Associate Professor, Physics
My favorite thing about teaching Physics is showing students that it is, literally, everywhere, perhaps to their chagrin! But what I enjoy most in-classroom is getting to know my students and learning about their lives in the ways that have little to do with college life.
That said, it is quite difficult to pick any one student who totally changed how I understand my job as a teacher – but let’s pick on one student, whom I shall call John. I met John not in a classroom setting, but when I was tutoring Physics in our former Academic Resource Center. He was a driven student, to an extent perhaps not healthy – the sort who might forsake eating and sleep until an assignment was finished. I especially got to know him through his involvement with The Early College robotics team, where he was an eager jack-of-all-trades helping with design, construction, and even our public relations effort, such as it was! I eventually helped him acquire a (temporary) job in his scientific field of focus, helped him understand some of his new tasks as he read through my doctoral thesis (my graduate school advisor was amused), and he still sends me the occasional Physics question by tweet.
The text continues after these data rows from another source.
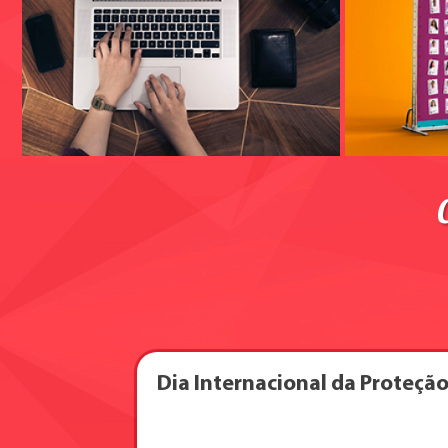
Dia Internacional da Proteçã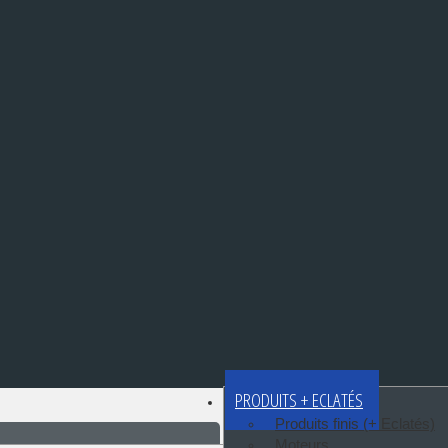
PRODUITS + ECLATÉS
Produits finis (+ Eclatés)
Moteurs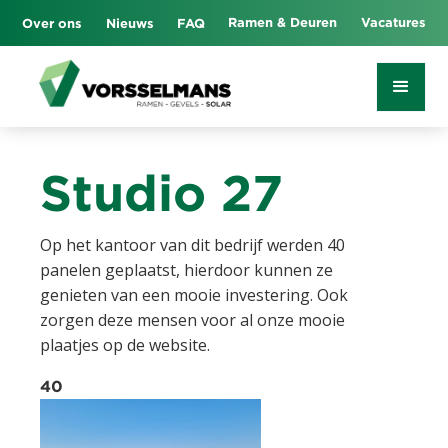
Ramen & Deuren
Vacatures
Over ons
Nieuws
FAQ
Studio 27
Op het kantoor van dit bedrijf werden 40
panelen geplaatst, hierdoor kunnen ze
genieten van een mooie investering. Ook
zorgen deze mensen voor al onze mooie
plaatjes op de website.
40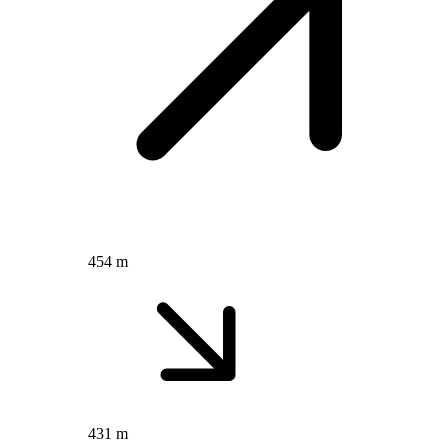
454 m
431 m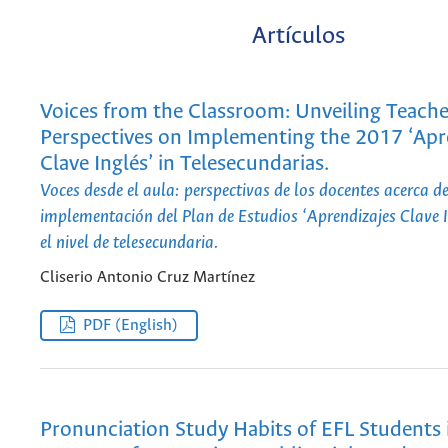
Artículos
Voices from the Classroom: Unveiling Teache
Perspectives on Implementing the 2017 ‘Apr
Clave Inglés’ in Telesecundarias.
Voces desde el aula: perspectivas de los docentes acerca de
implementación del Plan de Estudios ‘Aprendizajes Clave 
el nivel de telesecundaria.
Cliserio Antonio Cruz Martínez
PDF (English)
Pronunciation Study Habits of EFL Students 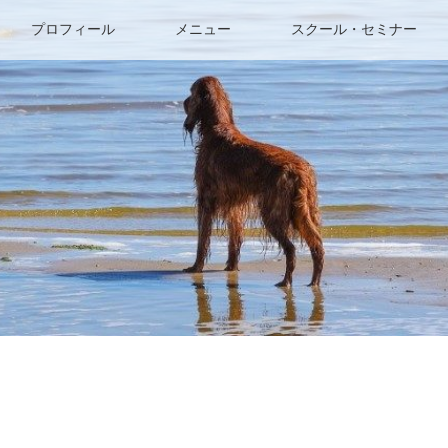
プロフィール
メニュー
スクール・セミナー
It has been good to see him doing well.
What did I learn from working with him? Perhaps better to ask what he made me remember – we have many experiences in life that don’t exactly teach us something new, but do bring to our minds something important we already know, and that also is valuable. I remember the founder of Khan Academy saying on one occasion that he was surprised to discover how much interest there was out there from people who just wanted to learn. John met with me outside of class to talk about stuff that had nothing to do with class – take note, sometimes jaded teachers! Our experiences with the robotics team (for all those students) were a visual testament to the excitement generated by comprehensive education, and his employ was obtained through community connections, both things community colleges strive for. Seeing him continue in academic life over several years now, I have watched some of the weaknesses I noticed when we first met disappear, while aptitudes have strengthened. It has been my pleasure to know him.